Similarly, when b has rolled down to b', the centre of the circle will be at 2 vertically above b', the tracing point will be on a line making with 6'2 an angle = the angle bCB, i. e. = the angle ACƒ, or

it will be on a line 2F parallel to Cf and at a distance from 2 equal to the radius of the circle.

Similarly for the remaining points c', d', &c.

It will be noticed that the lengths 1G, 2F, &c., may be determined without actual measurement by drawing through g, f, &c., parallels to AX meeting the corresponding lines through 1, 2, &c., in the points G, F, &c., the figures 1CgG, 2CfF are parallelograms and therefore in each case 1G=Cg, 2F Cf, and so on.

=

The curve should be drawn free-hand through the series of points thus found, and the half loop corresponding to the circle rolling on AY may be found by the same construction or may be put in by symmetry. The line X8 is a tangent to the curve at the point X.

The length AX may be determined arithmetically by multiplying the length of the radius AC by 3. 14... and may then be laid down by scale: the diagonal scales usually supplied with cases of mathematical instruments can conveniently be used for the purpose. In many works on geometry the length AX is determined by dividing up the semi-circle into any number of equal parts (say n) and laying off along AX the length of the chord of one of the parts repeated n times. This method is radically bad and should never be adopted: if the number of equal parts into which the semi-circle is divided is small it gives only a very rough approximation to the truth, while if the number is increased it is almost impossible to measure the length of the chord so accurately but that in repeating it n times an appreciable error will be introduced. A long length should in fact never be determined as the sum of a series of short ones.

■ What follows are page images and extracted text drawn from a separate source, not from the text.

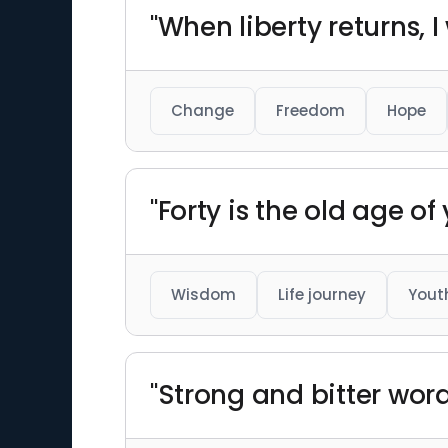
"When liberty returns, I 
Change
Freedom
Hope
"Forty is the old age of 
Wisdom
Life journey
Yout
"Strong and bitter wor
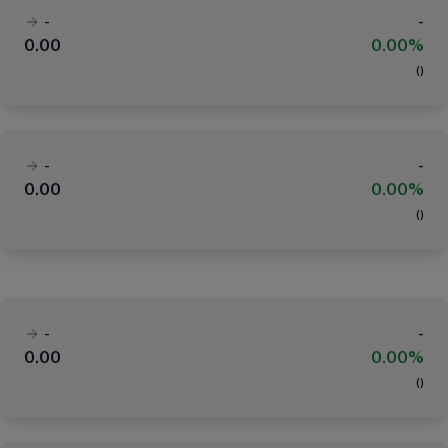
-
-
0.00
0.00%
(
)
-
-
0.00
0.00%
(
)
-
-
0.00
0.00%
(
)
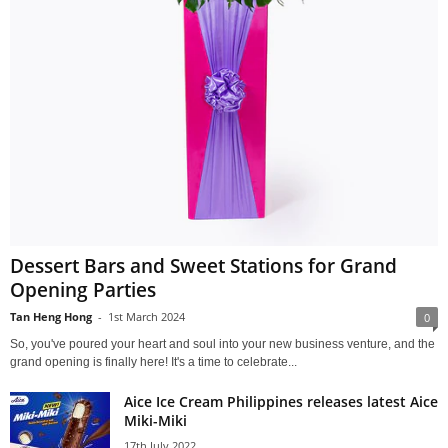
Dessert Bars and Sweet Stations for Grand
Opening Parties
Tan Heng Hong
-
1st March 2024
0
So, you've poured your heart and soul into your new business venture, and the
grand opening is finally here! It's a time to celebrate...
Aice Ice Cream Philippines releases latest Aice
Miki-Miki
17th July 2022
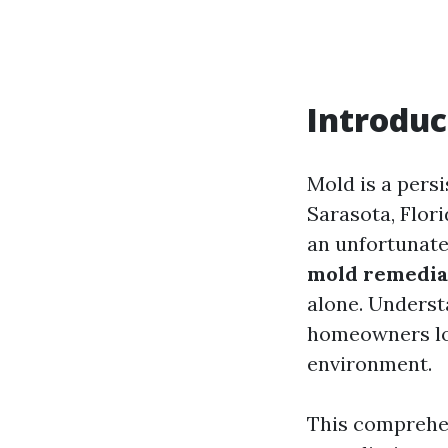
Introduc
Mold is a pers
Sarasota, Flor
an unfortunate
mold remediat
alone. Underst
homeowners loo
environment.
This comprehen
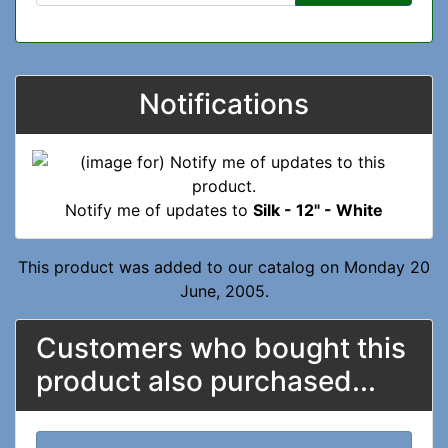
Notifications
Notify me of updates to
Silk - 12" - White
This product was added to our catalog on Monday 20
June, 2005.
Customers who bought this
product also purchased...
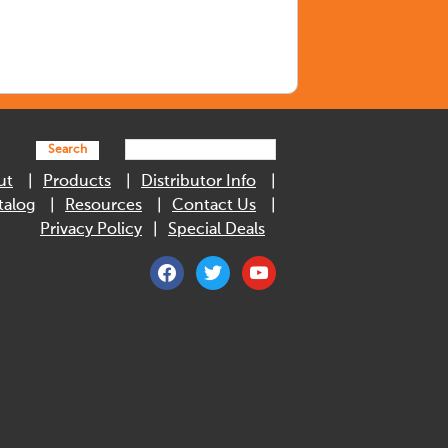
Search
ut
Products
Distributor Info
talog
Resources
Contact Us
Privacy Policy
Special Deals
facebook
twitter
youtube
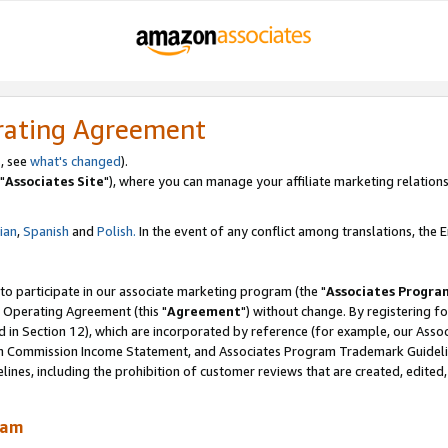
rating Agreement
, see
what's changed
).
"
Associates Site
"), where you can manage your affiliate marketing relations
lian
,
Spanish
and
Polish.
In the event of any conflict among translations, the En
 to participate in our associate marketing program (the "
Associates Progra
 Operating Agreement (this "
Agreement
") without change. By registering fo
d in Section 12), which are incorporated by reference (for example, our Ass
am Commission Income Statement, and Associates Program Trademark Guidel
nes, including the prohibition of customer reviews that are created, edited
ram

To draw the normal at any point of a cycloid.

In all roulettes the normal at any point passes through the corresponding point of contact of the rolling and guiding curves. This point is called the Instantaneous Centre. The direction of motion of the tracing point will evidently at any moment be perpendicular to the line between it and the point about which the rolling curve is turning, i. e. the corresponding instantaneous

centre, and since the direction of motion at any point must coincide with the tangent at that point, the normal must pass through the instantaneous centre.

In the figure, when the tracing point is at E the centre is at 3 and c' is the instantaneous centre, so that Ec' is the normal at E; this is evidently parallel to eA, e being the point in which a parallel to AX through E meets the circle on AB as diameter, so that the normal at any point P may be thus constructed :—

Through P draw a parallel to the directing line AY meeting the circle on AB in the point Q. The normal at P will be parallel to AQ, and since the angle AQB is a right angle the tangent at P will be parallel to QB.

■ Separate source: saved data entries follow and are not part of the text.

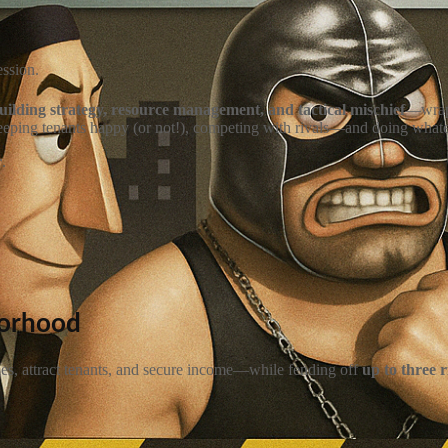
ession.
building strategy, resource management, and tactical mischief
—wrapp
eeping tenants happy (or not!), competing with rivals—and doing whateve
r
.
borhood
ties, attract tenants, and secure income—while fending off
up to three 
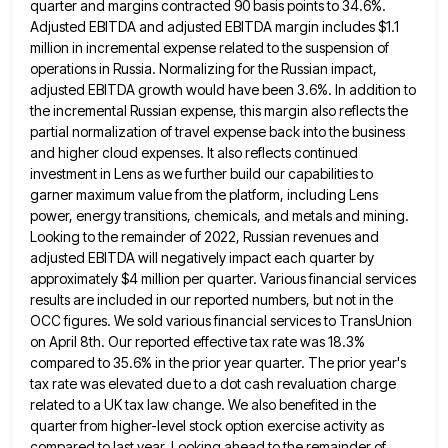
quarter and margins
contracted 90 basis points to 34.6%.
Adjusted EBITDA and adjusted EBITDA margin includes $1.1
million in incremental expense related to
the suspension of
operations in Russia. Normalizing for the Russian impact,
adjusted EBITDA growth would have been 3.6%. In addition
to
the incremental Russian expense, this margin also reflects the
partial normalization of travel expense back into the business
and
higher cloud expenses. It also reflects continued
investment in Lens as we further build our capabilities to
garner maximum value
from the platform, including Lens
power, energy transitions, chemicals, and metals and mining.
Looking to the remainder of 2022, Russian
revenues and
adjusted EBITDA will negatively impact each quarter by
approximately $4 million per quarter. Various financial services
results are
included in our reported numbers, but not in the
OCC figures. We sold various financial services to TransUnion
on April
8th. Our reported effective tax rate was 18.3%
compared to 35.6% in the prior year quarter. The prior year's
tax
rate was elevated due to a dot cash revaluation charge
related to a UK tax law change. We also benefited
in the
quarter from higher-level stock option exercise activity as
compared to last year. Looking ahead to the remainder of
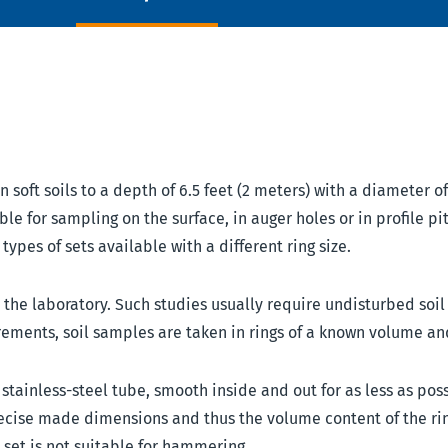
soft soils to a depth of 6.5 feet (2 meters) with a diameter of
ble for sampling on the surface, in auger holes or in profile pi
ypes of sets available with a different ring size.
n the laboratory. Such studies usually require undisturbed soi
rements, soil samples are taken in rings of a known volume an
tainless-steel tube, smooth inside and out for as less as pos
precise made dimensions and thus the volume content of the rin
s set is not suitable for hammering.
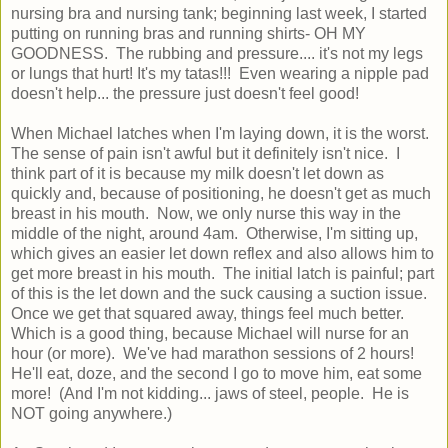
nursing bra and nursing tank; beginning last week, I started
putting on running bras and running shirts- OH MY
GOODNESS. The rubbing and pressure.... it's not my legs
or lungs that hurt! It's my tatas!!! Even wearing a nipple pad
doesn't help... the pressure just doesn't feel good!
When Michael latches when I'm laying down, it is the worst.
The sense of pain isn't awful but it definitely isn't nice. I
think part of it is because my milk doesn't let down as
quickly and, because of positioning, he doesn't get as much
breast in his mouth. Now, we only nurse this way in the
middle of the night, around 4am. Otherwise, I'm sitting up,
which gives an easier let down reflex and also allows him to
get more breast in his mouth. The initial latch is painful; part
of this is the let down and the suck causing a suction issue.
Once we get that squared away, things feel much better.
Which is a good thing, because Michael will nurse for an
hour (or more). We've had marathon sessions of 2 hours!
He'll eat, doze, and the second I go to move him, eat some
more! (And I'm not kidding... jaws of steel, people. He is
NOT going anywhere.)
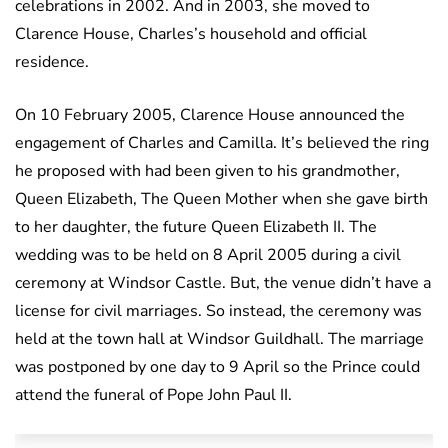
celebrations in 2002. And in 2003, she moved to
Clarence House, Charles’s household and official
residence.
On 10 February 2005, Clarence House announced the
engagement of Charles and Camilla. It’s believed the ring
he proposed with had been given to his grandmother,
Queen Elizabeth, The Queen Mother when she gave birth
to her daughter, the future Queen Elizabeth II. The
wedding was to be held on 8 April 2005 during a civil
ceremony at Windsor Castle. But, the venue didn’t have a
license for civil marriages. So instead, the ceremony was
held at the town hall at Windsor Guildhall. The marriage
was postponed by one day to 9 April so the Prince could
attend the funeral of Pope John Paul II.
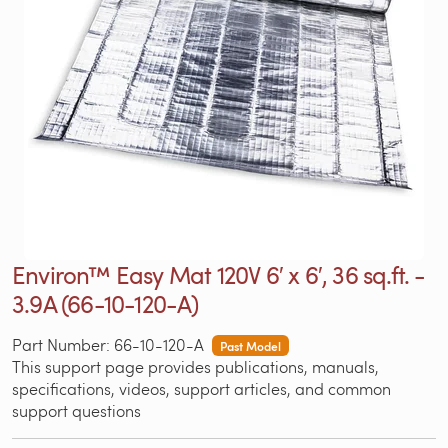
Environ™ Easy Mat 120V 6′ x 6′, 36 sq.ft. -
3.9A (66-10-120-A)
Part Number: 66-10-120-A
Past Model
This support page provides publications, manuals,
specifications, videos, support articles, and common
support questions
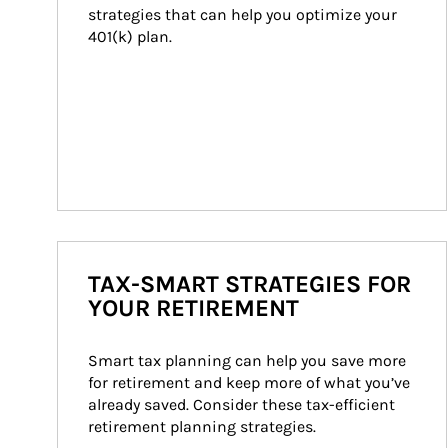
strategies that can help you optimize your 
401(k) plan.
TAX-SMART STRATEGIES FOR
YOUR RETIREMENT
Smart tax planning can help you save more 
for retirement and keep more of what you’ve 
already saved. Consider these tax-efficient 
retirement planning strategies.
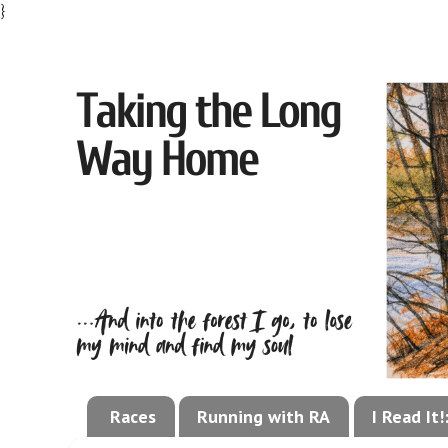
}
Races
Running with RA
I Read It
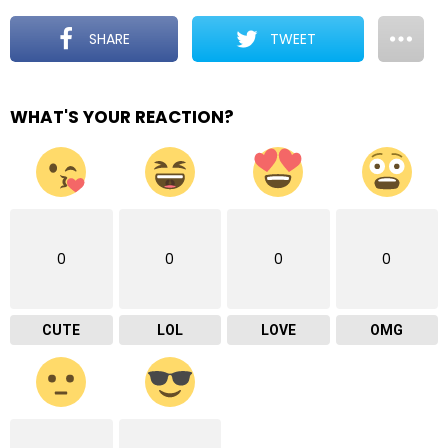
SHARE
TWEET
WHAT'S YOUR REACTION?
0
0
0
0
CUTE
LOL
LOVE
OMG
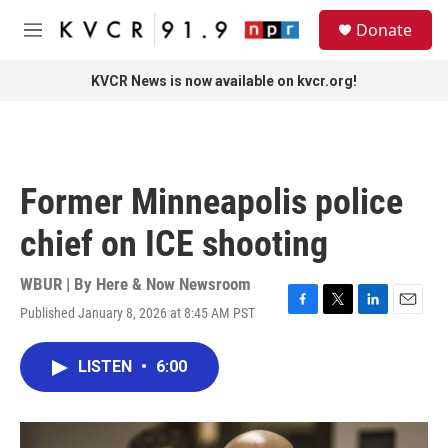
Skip to main content
S
Donate
e
M
a
e
r
n
KVCR News is now available on kvcr.org!
c
u
h
u
e
r
Former Minneapolis police
y
chief on ICE shooting
WBUR | By
Here & Now Newsroom
Published January 8, 2026 at 8:45 AM PST
F
T
L
E
a
w
i
m
c
i
n
a
LISTEN
•
6:00
e
t
k
i
b
t
e
l
o
e
d
o
r
I
k
n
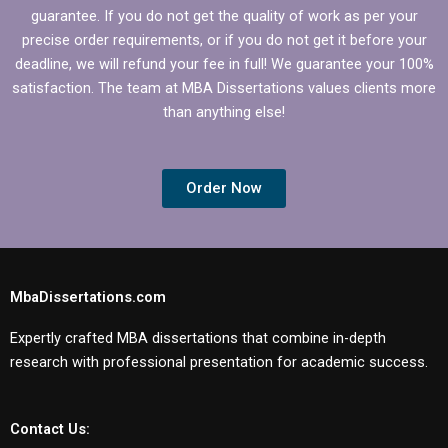
guarantee. If you do not get the quality of work as per your
precise order requirements, or if you do not get it before your
deadline, we will refund your fee in full! We guarantee your 100%
satisfaction. The team at MBA Dissertations values clients more
than anything else!
Order Now
MbaDissertations.com
Expertly crafted MBA dissertations that combine in-depth
research with professional presentation for academic success.
Contact Us:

If the normal at P meet the directing line in M and PM be produced to S so that PS2PM, S will be the centre of curvature at the point P. The evolute of the cycloid is two equal semicycloids, the vertices being at X and Y and the cusp on BA produced at a distance from A = AB.

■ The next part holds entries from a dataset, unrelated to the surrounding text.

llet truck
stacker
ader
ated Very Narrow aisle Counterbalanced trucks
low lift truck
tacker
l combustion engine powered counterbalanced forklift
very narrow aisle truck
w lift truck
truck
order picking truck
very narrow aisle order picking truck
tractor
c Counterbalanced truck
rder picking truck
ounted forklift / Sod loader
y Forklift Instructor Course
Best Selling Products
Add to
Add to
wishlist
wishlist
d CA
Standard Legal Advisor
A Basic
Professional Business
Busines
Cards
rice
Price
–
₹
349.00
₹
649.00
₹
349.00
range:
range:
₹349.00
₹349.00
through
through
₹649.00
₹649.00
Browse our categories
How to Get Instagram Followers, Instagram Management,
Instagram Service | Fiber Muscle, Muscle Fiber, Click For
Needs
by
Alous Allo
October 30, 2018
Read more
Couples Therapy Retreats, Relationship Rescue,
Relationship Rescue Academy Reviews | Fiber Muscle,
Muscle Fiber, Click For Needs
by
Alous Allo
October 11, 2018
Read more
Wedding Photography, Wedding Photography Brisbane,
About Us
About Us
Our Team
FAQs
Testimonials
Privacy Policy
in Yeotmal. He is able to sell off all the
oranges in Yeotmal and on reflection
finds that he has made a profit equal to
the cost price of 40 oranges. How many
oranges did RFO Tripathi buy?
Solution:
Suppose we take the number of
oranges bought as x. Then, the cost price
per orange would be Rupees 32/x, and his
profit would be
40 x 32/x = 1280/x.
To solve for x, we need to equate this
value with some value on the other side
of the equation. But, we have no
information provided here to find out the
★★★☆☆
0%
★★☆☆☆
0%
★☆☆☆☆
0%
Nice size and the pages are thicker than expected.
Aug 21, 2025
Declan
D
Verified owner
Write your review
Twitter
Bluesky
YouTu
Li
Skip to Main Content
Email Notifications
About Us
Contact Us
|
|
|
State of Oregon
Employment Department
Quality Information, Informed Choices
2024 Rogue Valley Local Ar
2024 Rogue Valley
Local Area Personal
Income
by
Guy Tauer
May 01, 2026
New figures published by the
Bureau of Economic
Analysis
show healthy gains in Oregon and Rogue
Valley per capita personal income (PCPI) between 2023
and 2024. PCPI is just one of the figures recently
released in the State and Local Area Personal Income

Let the tangent at P meet the tangent at the vertex in T, then the length of the arc BP of the cycloid is double the intercept TP of the tangent, i. e. double the chord BQ of the circle. Hence the whole length of the cycloid is 4 times the diameter of the generating circle.

DEF. If, as in the cycloid, a circle rolls along a straight line, any point in the plane of the circle but not on its circumference traces out a curve called a Trochoid.

PROBLEM 139. To describe a trochoid, the diameter of the circle and the distance of the tracing point from its centre being given (Fig. 144).

Let AB be the diameter of the given circle, C its centre, and CP the distance of the tracing point from the centre.

Draw XAY a tangent to the circle, and as in the last problem determine the length AX or AY equal to the semi-circumference of the circle AB. Draw C8, the path of the centre, through C parallel to XAY, and through X draw X8 perpendicular to XA.